The first film directed by Charlie Kaufman — the screenwriter of “Eternal Sunshine of the Spotless Mind,” “Confessions of a Dangerous Mind,” “Adaptation,” and “Being John Malkovich” — “Synecdoche” returns to his favored themes examining identity, fantasticism and circumvented concepts of time.  

The tale of Caden Cotard, a hypochondriac, depressive director at a modest theater company unfolds absorbingly in the beginning, ably buffered by a wonderful performance from Philip Seymour Hoffman, whose hangdog expression and neurotic befuddlement enhance the anxiety he feels for his impending, experimental production of “Death of a Salesman” and withering marriage to a world-famous artist, Adele Lack (Catherine Keener).  

The film, though, veers toward tedium as Caden is increasingly more bewildered and more desperate to find meaning and self awareness in his unsettled existence.  It becomes redundant once Caden wins a MacArthur Fellowship.  The grant funds his obsessive, quixotic quest to make a play about his own life. The division between his actual life and the staged production is removed as he purchases a cavernous theater, builds sets duplicating his homes, and imposes on an ever-increasing cast as the rehearsals pass from weeks to months to years.  A shade over two hours, “Synecdoche,” like those rehearsals, becomes wearing. Caden’s self-indulgence begins to feel like Kaufman‘s, or is it vice versa? The film could have been culled by a judicious thirty to forty minutes and would not have rid itself of the vital conundrums.

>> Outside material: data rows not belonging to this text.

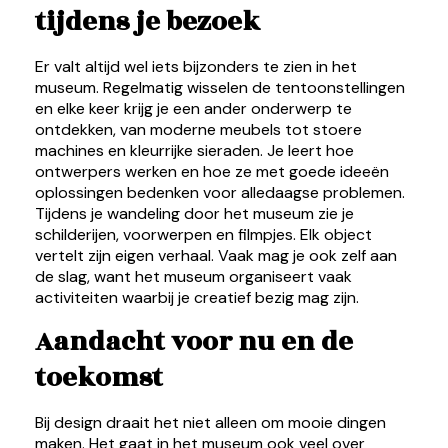
tijdens je bezoek
Er valt altijd wel iets bijzonders te zien in het
museum. Regelmatig wisselen de tentoonstellingen
en elke keer krijg je een ander onderwerp te
ontdekken, van moderne meubels tot stoere
machines en kleurrijke sieraden. Je leert hoe
ontwerpers werken en hoe ze met goede ideeën
oplossingen bedenken voor alledaagse problemen.
Tijdens je wandeling door het museum zie je
schilderijen, voorwerpen en filmpjes. Elk object
vertelt zijn eigen verhaal. Vaak mag je ook zelf aan
de slag, want het museum organiseert vaak
activiteiten waarbij je creatief bezig mag zijn.
Aandacht voor nu en de
toekomst
Bij design draait het niet alleen om mooie dingen
maken. Het gaat in het museum ook veel over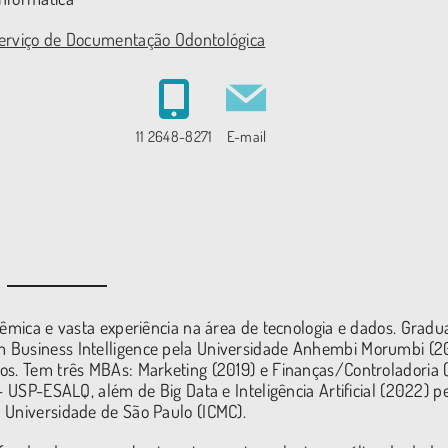
Serviço de Documentação Odontológica
11 2648-8271
E-mail
dêmica e vasta experiência na área de tecnologia e dados. Grad
 Business Intelligence pela Universidade Anhembi Morumbi (20
os. Tem três MBAs: Marketing (2019) e Finanças/Controladoria 
– USP-ESALQ, além de Big Data e Inteligência Artificial (2022) p
 Universidade de São Paulo (ICMC).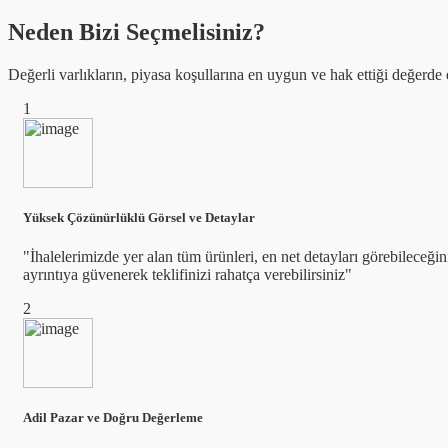
Neden Bizi Seçmelisiniz?
Değerli varlıkların, piyasa koşullarına en uygun ve hak ettiği değerde 
1
Yüksek Çözünürlüklü Görsel ve Detaylar
"İhalelerimizde yer alan tüm ürünleri, en net detayları görebileceğ
ayrıntıya güvenerek teklifinizi rahatça verebilirsiniz"
2
Adil Pazar ve Doğru Değerleme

While the story spirals into tedious narcissism, the cast is phenomenal throughout.  Kaufman has gathered a stunning ensemble of actresses who serve as Caden’s inspirations, foils and loves, much like the feminine ensemble surrounding Marcello Mastroianni’s director in Fellini‘s “8 ½.”  Samantha Morton brings a warm, sassy confidence to Hazel, the box office ticket lady who becomes his muse.  Hope Davis is bespectacled, hair-in-a-bun fun as Caden‘s self-help psychiatrist.  Genuine and fetching, Michelle Williams provides a natural emotional quality as his second wife, actress Claire Keen, which suggest that she‘s on the verge of becoming one of America’s most important actors.  One looks forward to seeing her in the soon-to-be-released, tiny budgeted “Wendy and Lucy.”  Not for the first time this year, Keener seems too well-suited to play the disinterested, sarcastic wife and Jennifer Jason Leigh prowls the screen as her best friend. As actors in Caden’s cast, both Dianne Wiest and Emily Watson are enjoyable presences who could have been augmented with slightly more developed characters.  The performances are a welcome superlative in a promising film which becomes a bit of a slog.